(Collected data)
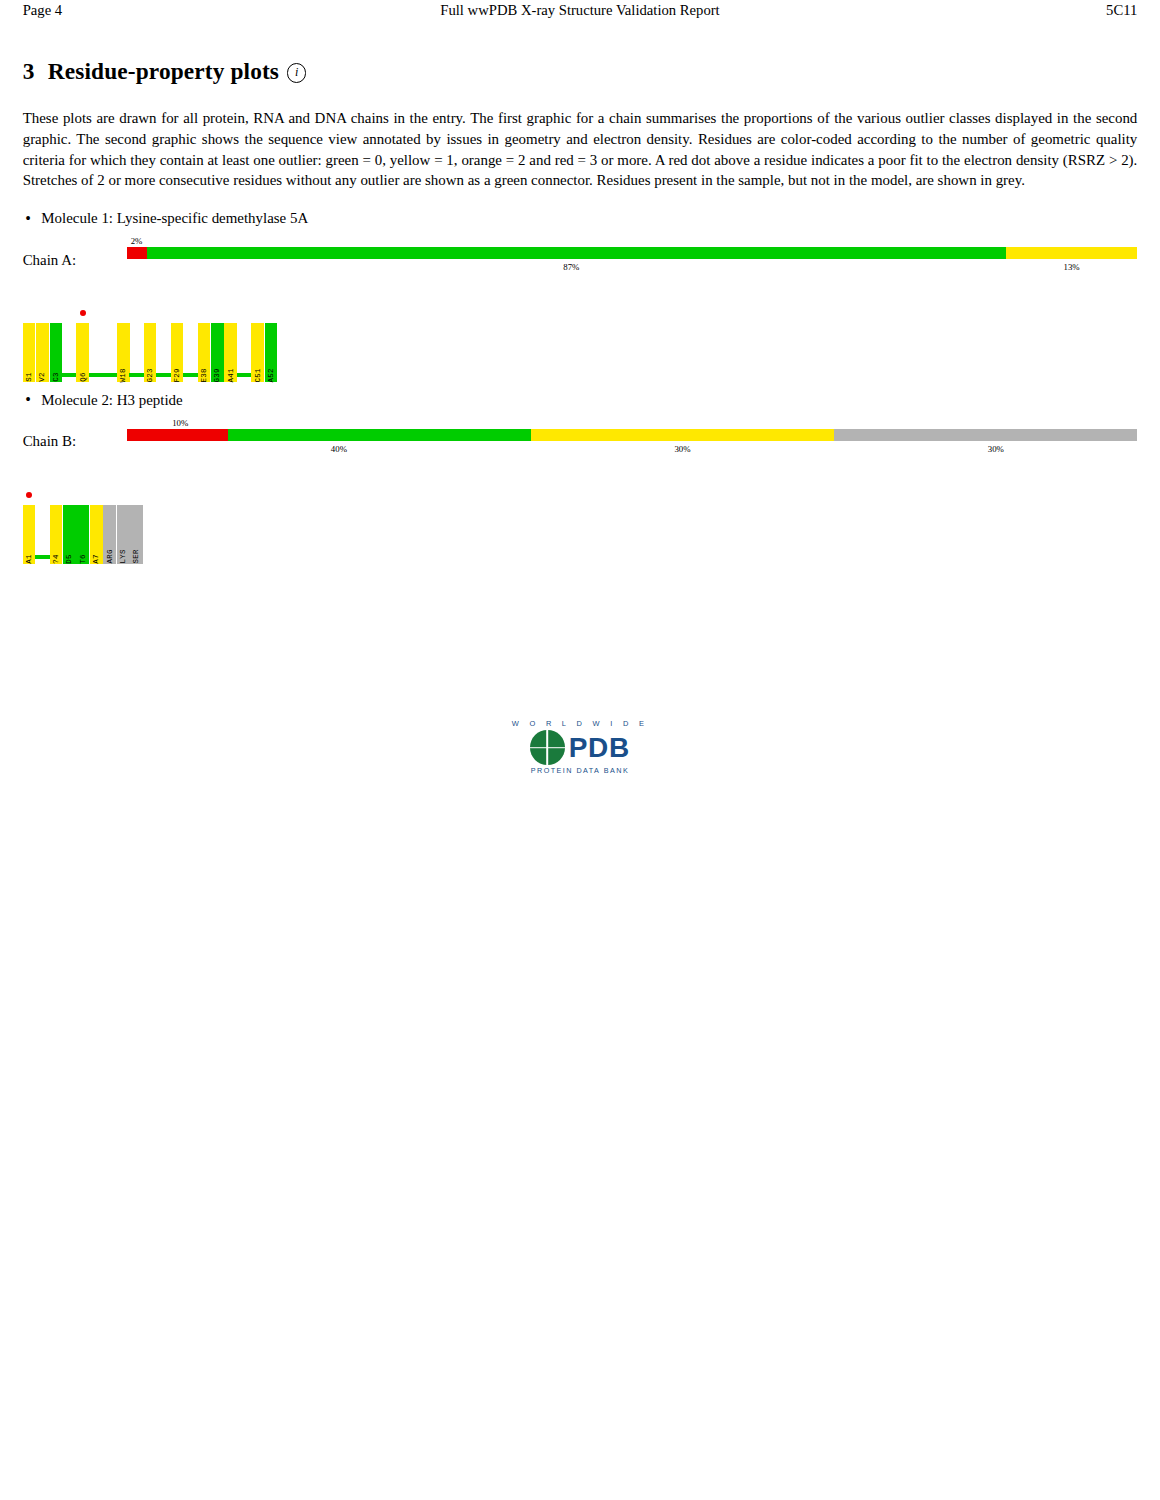Page 4
Full wwPDB X-ray Structure Validation Report
5C11
3 Residue-property plotsi
These plots are drawn for all protein, RNA and DNA chains in the entry. The first graphic for a chain summarises the proportions of the various outlier classes displayed in the second graphic. The second graphic shows the sequence view annotated by issues in geometry and electron density. Residues are color-coded according to the number of geometric quality criteria for which they contain at least one outlier: green = 0, yellow = 1, orange = 2 and red = 3 or more. A red dot above a residue indicates a poor fit to the electron density (RSRZ > 2). Stretches of 2 or more consecutive residues without any outlier are shown as a green connector. Residues present in the sample, but not in the model, are shown in grey.
Molecule 1: Lysine-specific demethylase 5A
2%
Chain A:
87% 13%
S1
V2
C3
Q6
W18
G23
F29
E38
G39
A41
C51
A52
Molecule 2: H3 peptide
10%
Chain B:
40% 30% 30%
A1
?4
D5
T6
A7
ARG
LYS
SER
W O R L D W I D E
PDB
PROTEIN DATA BANK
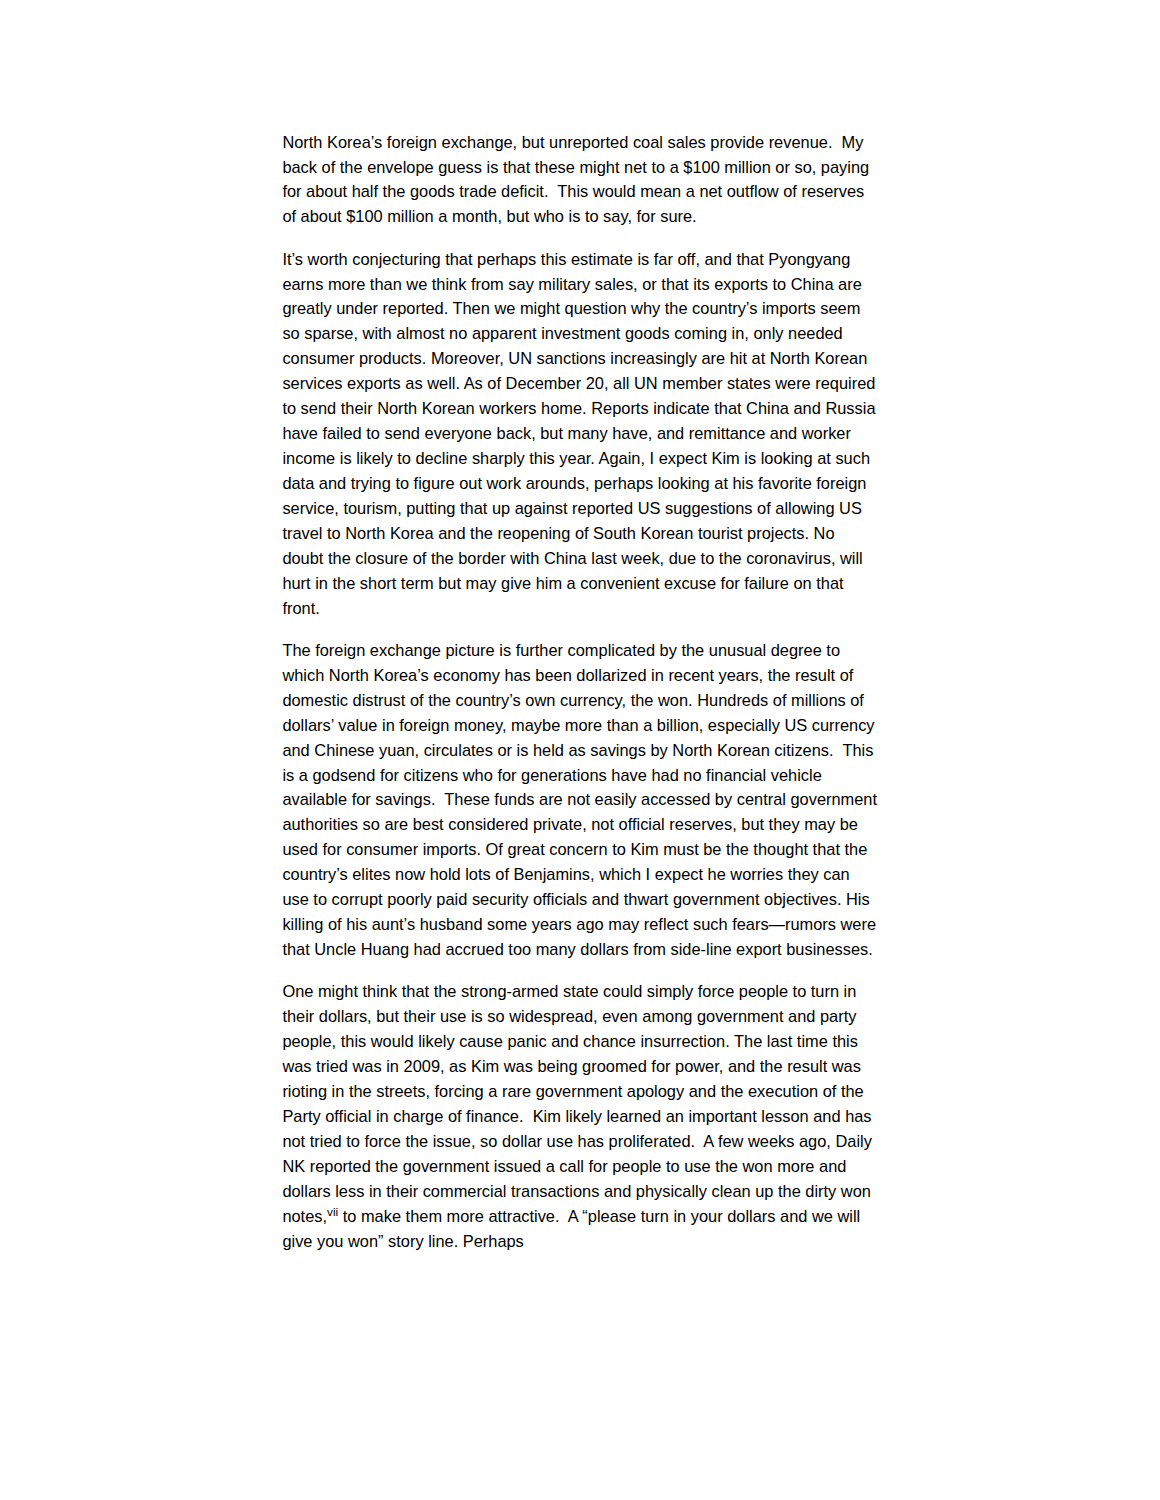North Korea’s foreign exchange, but unreported coal sales provide revenue. My back of the envelope guess is that these might net to a $100 million or so, paying for about half the goods trade deficit. This would mean a net outflow of reserves of about $100 million a month, but who is to say, for sure.
It’s worth conjecturing that perhaps this estimate is far off, and that Pyongyang earns more than we think from say military sales, or that its exports to China are greatly under reported. Then we might question why the country’s imports seem so sparse, with almost no apparent investment goods coming in, only needed consumer products. Moreover, UN sanctions increasingly are hit at North Korean services exports as well. As of December 20, all UN member states were required to send their North Korean workers home. Reports indicate that China and Russia have failed to send everyone back, but many have, and remittance and worker income is likely to decline sharply this year. Again, I expect Kim is looking at such data and trying to figure out work arounds, perhaps looking at his favorite foreign service, tourism, putting that up against reported US suggestions of allowing US travel to North Korea and the reopening of South Korean tourist projects. No doubt the closure of the border with China last week, due to the coronavirus, will hurt in the short term but may give him a convenient excuse for failure on that front.
The foreign exchange picture is further complicated by the unusual degree to which North Korea’s economy has been dollarized in recent years, the result of domestic distrust of the country’s own currency, the won. Hundreds of millions of dollars’ value in foreign money, maybe more than a billion, especially US currency and Chinese yuan, circulates or is held as savings by North Korean citizens. This is a godsend for citizens who for generations have had no financial vehicle available for savings. These funds are not easily accessed by central government authorities so are best considered private, not official reserves, but they may be used for consumer imports. Of great concern to Kim must be the thought that the country’s elites now hold lots of Benjamins, which I expect he worries they can use to corrupt poorly paid security officials and thwart government objectives. His killing of his aunt’s husband some years ago may reflect such fears—rumors were that Uncle Huang had accrued too many dollars from side-line export businesses.
One might think that the strong-armed state could simply force people to turn in their dollars, but their use is so widespread, even among government and party people, this would likely cause panic and chance insurrection. The last time this was tried was in 2009, as Kim was being groomed for power, and the result was rioting in the streets, forcing a rare government apology and the execution of the Party official in charge of finance. Kim likely learned an important lesson and has not tried to force the issue, so dollar use has proliferated. A few weeks ago, Daily NK reported the government issued a call for people to use the won more and dollars less in their commercial transactions and physically clean up the dirty won notes,vii to make them more attractive. A “please turn in your dollars and we will give you won” story line. Perhaps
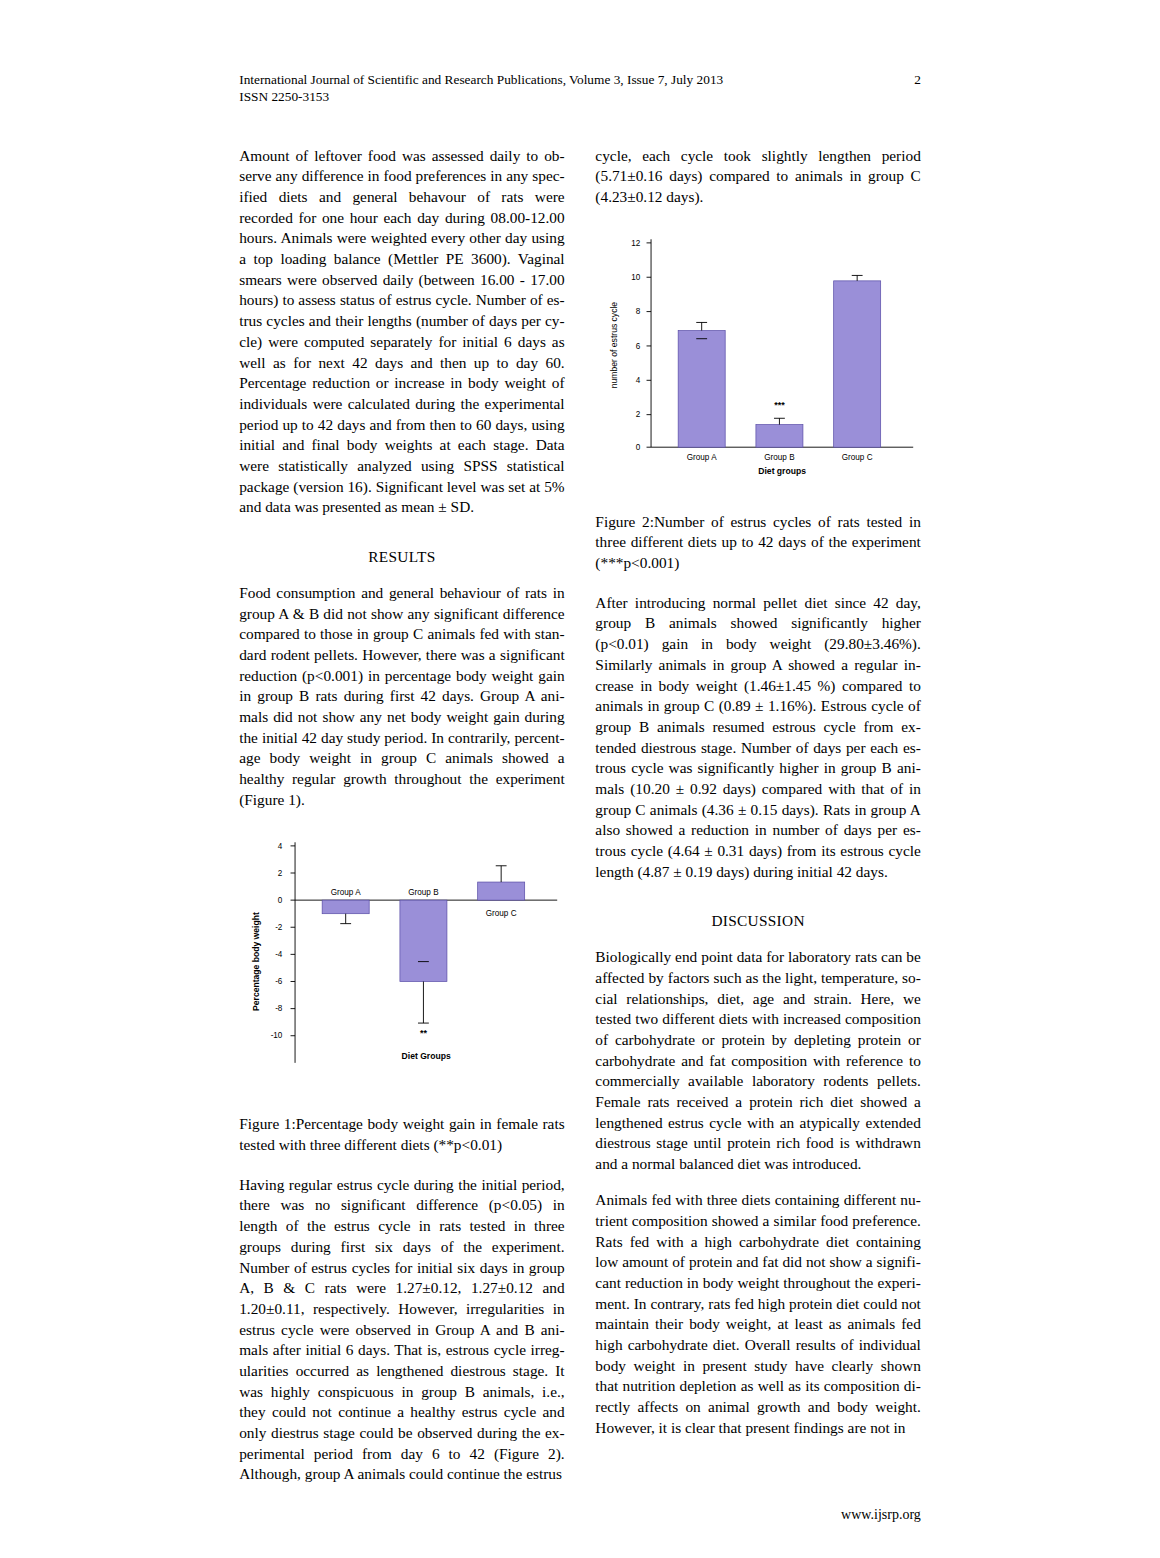International Journal of Scientific and Research Publications, Volume 3, Issue 7, July 2013
ISSN 2250-3153 2
Amount of leftover food was assessed daily to observe any difference in food preferences in any specified diets and general behavour of rats were recorded for one hour each day during 08.00-12.00 hours. Animals were weighted every other day using a top loading balance (Mettler PE 3600). Vaginal smears were observed daily (between 16.00 - 17.00 hours) to assess status of estrus cycle. Number of estrus cycles and their lengths (number of days per cycle) were computed separately for initial 6 days as well as for next 42 days and then up to day 60. Percentage reduction or increase in body weight of individuals were calculated during the experimental period up to 42 days and from then to 60 days, using initial and final body weights at each stage. Data were statistically analyzed using SPSS statistical package (version 16). Significant level was set at 5% and data was presented as mean ± SD.
RESULTS
Food consumption and general behaviour of rats in group A & B did not show any significant difference compared to those in group C animals fed with standard rodent pellets. However, there was a significant reduction (p<0.001) in percentage body weight gain in group B rats during first 42 days. Group A animals did not show any net body weight gain during the initial 42 day study period. In contrarily, percentage body weight in group C animals showed a healthy regular growth throughout the experiment (Figure 1).
4 2 0 -2 -4 -6 -8 -10 Percentage body weight Group A Group B ** Group C Diet Groups
Figure 1:Percentage body weight gain in female rats tested with three different diets (**p<0.01)
Having regular estrus cycle during the initial period, there was no significant difference (p<0.05) in length of the estrus cycle in rats tested in three groups during first six days of the experiment. Number of estrus cycles for initial six days in group A, B & C rats were 1.27±0.12, 1.27±0.12 and 1.20±0.11, respectively. However, irregularities in estrus cycle were observed in Group A and B animals after initial 6 days. That is, estrous cycle irregularities occurred as lengthened diestrous stage. It was highly conspicuous in group B animals, i.e., they could not continue a healthy estrus cycle and only diestrus stage could be observed during the experimental period from day 6 to 42 (Figure 2). Although, group A animals could continue the estrus
cycle, each cycle took slightly lengthen period (5.71±0.16 days) compared to animals in group C (4.23±0.12 days).
12 10 8 6 4 2 0 number of estrus cycle *** Group A Group B Group C Diet groups
Figure 2:Number of estrus cycles of rats tested in three different diets up to 42 days of the experiment (***p<0.001)
After introducing normal pellet diet since 42 day, group B animals showed significantly higher (p<0.01) gain in body weight (29.80±3.46%). Similarly animals in group A showed a regular increase in body weight (1.46±1.45 %) compared to animals in group C (0.89 ± 1.16%). Estrous cycle of group B animals resumed estrous cycle from extended diestrous stage. Number of days per each estrous cycle was significantly higher in group B animals (10.20 ± 0.92 days) compared with that of in group C animals (4.36 ± 0.15 days). Rats in group A also showed a reduction in number of days per estrous cycle (4.64 ± 0.31 days) from its estrous cycle length (4.87 ± 0.19 days) during initial 42 days.
DISCUSSION
Biologically end point data for laboratory rats can be affected by factors such as the light, temperature, social relationships, diet, age and strain. Here, we tested two different diets with increased composition of carbohydrate or protein by depleting protein or carbohydrate and fat composition with reference to commercially available laboratory rodents pellets. Female rats received a protein rich diet showed a lengthened estrus cycle with an atypically extended diestrous stage until protein rich food is withdrawn and a normal balanced diet was introduced.
Animals fed with three diets containing different nutrient composition showed a similar food preference. Rats fed with a high carbohydrate diet containing low amount of protein and fat did not show a significant reduction in body weight throughout the experiment. In contrary, rats fed high protein diet could not maintain their body weight, at least as animals fed high carbohydrate diet. Overall results of individual body weight in present study have clearly shown that nutrition depletion as well as its composition directly affects on animal growth and body weight. However, it is clear that present findings are not in
www.ijsrp.org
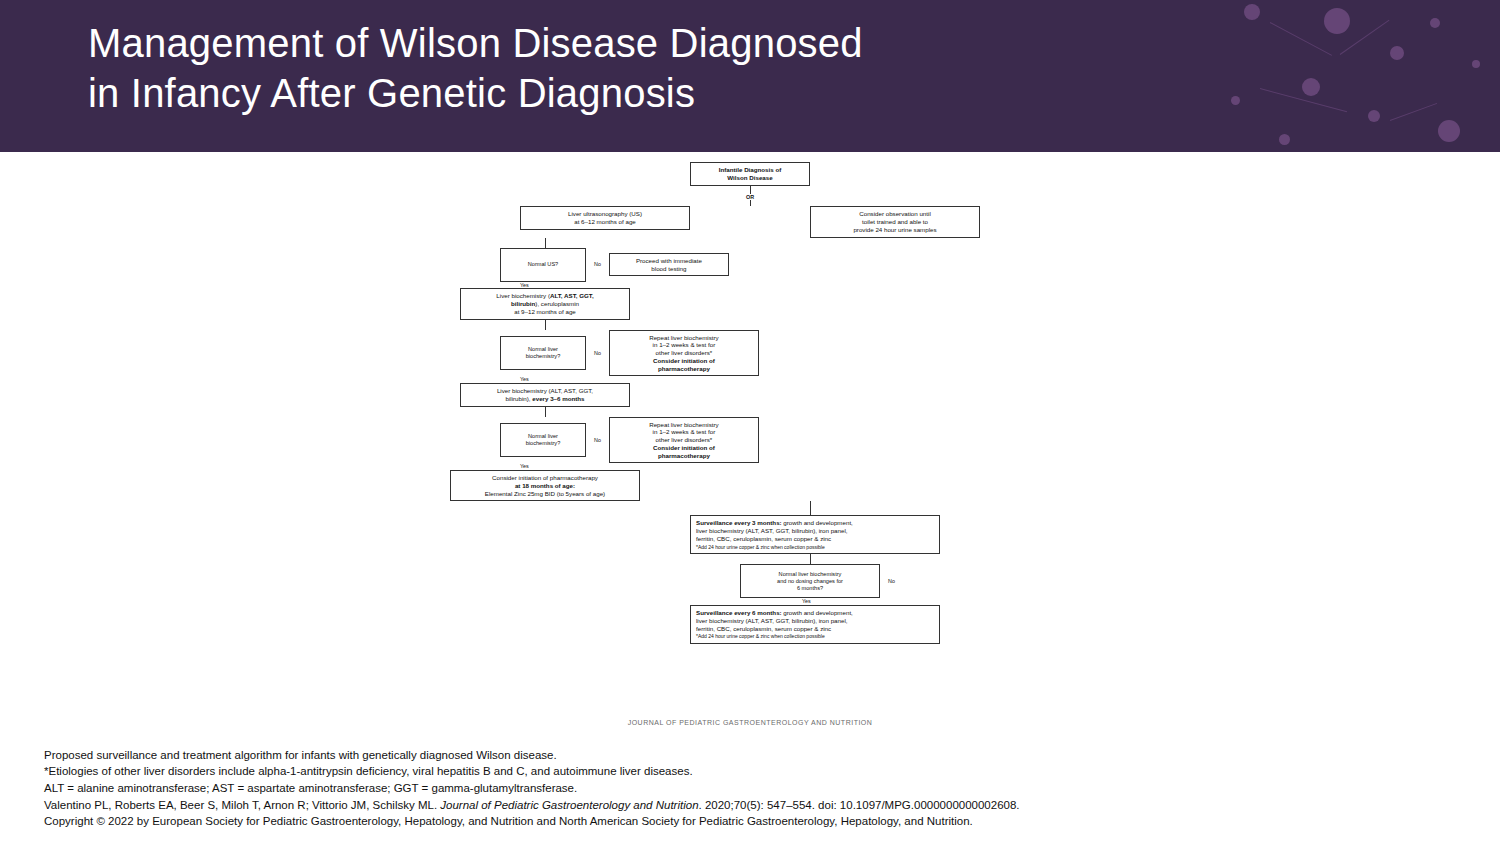Management of Wilson Disease Diagnosed
in Infancy After Genetic Diagnosis
Infantile Diagnosis of
Wilson Disease
OR
Liver ultrasonography (US)
at 6–12 months of age
Consider observation until
toilet trained and able to
provide 24 hour urine samples
Normal US?
No
Proceed with immediate
blood testing
Yes
Liver biochemistry (ALT, AST, GGT,
bilirubin), ceruloplasmin
at 9–12 months of age
Normal liver
biochemistry?
No
Repeat liver biochemistry
in 1–2 weeks & test for
other liver disorders*
Consider initiation of
pharmacotherapy
Yes
Liver biochemistry (ALT, AST, GGT,
bilirubin), every 3–6 months
Normal liver
biochemistry?
No
Repeat liver biochemistry
in 1–2 weeks & test for
other liver disorders*
Consider initiation of
pharmacotherapy
Yes
Consider initiation of pharmacotherapy
at 18 months of age:
Elemental Zinc 25mg BID (to 5years of age)
Surveillance every 3 months: growth and development,
liver biochemistry (ALT, AST, GGT, bilirubin), iron panel,
ferritin, CBC, ceruloplasmin, serum copper & zinc
*Add 24 hour urine copper & zinc when collection possible
Normal liver biochemistry
and no dosing changes for
6 months?
No
Yes
Surveillance every 6 months: growth and development,
liver biochemistry (ALT, AST, GGT, bilirubin), iron panel,
ferritin, CBC, ceruloplasmin, serum copper & zinc
*Add 24 hour urine copper & zinc when collection possible
JOURNAL OF PEDIATRIC GASTROENTEROLOGY AND NUTRITION
Proposed surveillance and treatment algorithm for infants with genetically diagnosed Wilson disease.
*Etiologies of other liver disorders include alpha-1-antitrypsin deficiency, viral hepatitis B and C, and autoimmune liver diseases.
ALT = alanine aminotransferase; AST = aspartate aminotransferase; GGT = gamma-glutamyltransferase.
Valentino PL, Roberts EA, Beer S, Miloh T, Arnon R; Vittorio JM, Schilsky ML. Journal of Pediatric Gastroenterology and Nutrition. 2020;70(5): 547–554. doi: 10.1097/MPG.0000000000002608.
Copyright © 2022 by European Society for Pediatric Gastroenterology, Hepatology, and Nutrition and North American Society for Pediatric Gastroenterology, Hepatology, and Nutrition.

- EXERCISE GOAL -
Look above for the line holding "in Infancy After Genetic Diagnosis" and the line holding "ALT = alanine", then output exactly those two lines and every line between them, nothing more.

- SOLUTION TO THE PROBLEM -
in Infancy After Genetic Diagnosis
Infantile Diagnosis of
Wilson Disease
OR
Liver ultrasonography (US)
at 6–12 months of age
Consider observation until
toilet trained and able to
provide 24 hour urine samples
Normal US?
No
Proceed with immediate
blood testing
Yes
Liver biochemistry (ALT, AST, GGT,
bilirubin), ceruloplasmin
at 9–12 months of age
Normal liver
biochemistry?
No
Repeat liver biochemistry
in 1–2 weeks & test for
other liver disorders*
Consider initiation of
pharmacotherapy
Yes
Liver biochemistry (ALT, AST, GGT,
bilirubin), every 3–6 months
Normal liver
biochemistry?
No
Repeat liver biochemistry
in 1–2 weeks & test for
other liver disorders*
Consider initiation of
pharmacotherapy
Yes
Consider initiation of pharmacotherapy
at 18 months of age:
Elemental Zinc 25mg BID (to 5years of age)
Surveillance every 3 months: growth and development,
liver biochemistry (ALT, AST, GGT, bilirubin), iron panel,
ferritin, CBC, ceruloplasmin, serum copper & zinc
*Add 24 hour urine copper & zinc when collection possible
Normal liver biochemistry
and no dosing changes for
6 months?
No
Yes
Surveillance every 6 months: growth and development,
liver biochemistry (ALT, AST, GGT, bilirubin), iron panel,
ferritin, CBC, ceruloplasmin, serum copper & zinc
*Add 24 hour urine copper & zinc when collection possible
JOURNAL OF PEDIATRIC GASTROENTEROLOGY AND NUTRITION
Proposed surveillance and treatment algorithm for infants with genetically diagnosed Wilson disease.
*Etiologies of other liver disorders include alpha-1-antitrypsin deficiency, viral hepatitis B and C, and autoimmune liver diseases.
ALT = alanine aminotransferase; AST = aspartate aminotransferase; GGT = gamma-glutamyltransferase.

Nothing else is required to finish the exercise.